(Цель задания): Ответьте, пожалуйста: в каком году, согласно исходному документу, Лунин составил духовное завещание на имя двоюродного брата?

***** Исходный документ

Лунин был создан из материала, из которого формируются подлинные революционные борцы. Тем интереснее отметить, как искривляется сознание даже таких людей под влиянием их классово-привилегированного происхождения. До осуждения Лунин был богатым человеком, владел не одной сотней душ крестьян. Членам своим Тайное общество рекомендовало освобождать принадлежащих им крестьян. Лунин своих крестьян не освободил, но составил в 1819 г. духовное завещание на имя двоюродного брата Н. А. Лунина, где поручал ему в течение пяти лет после смерти завещателя провести освобождение всех крепостных. Условия освобождения были самые суровые: «Уничтожить право крепостное над крестьянами и дворовыми людьми, не касаясь земель, лесов, строений и имуществ вообще». Мало и этого: на освобожденных налагалась «обязанность в отношении доставления наследнику доходов», определение этих обязанностей предоставлялось наследнику. Все же земли должны были быть превращены в майорат, передаваемый из рода в род в нераздробленном виде одному из сыновей владельца. Когда после осуждения Лунина возник вопрос об утверждении завещания, пункт о закабалении помещику освобожденных крестьян вызвал возражение даже со стороны министра юстиции. «Невозможно, – писал он, – дозволить уничтожение крепостного права с оставлением крестьян на землях помещика и со всегдашней обязанностью доставлять оному доходы».

**********
***** Входные данные

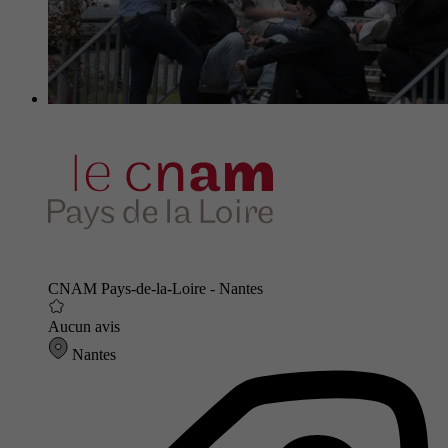
CNAM Pays-de-la-Loire - Nantes
Aucun avis
Nantes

**********

(Решение задачи): В 1819 году.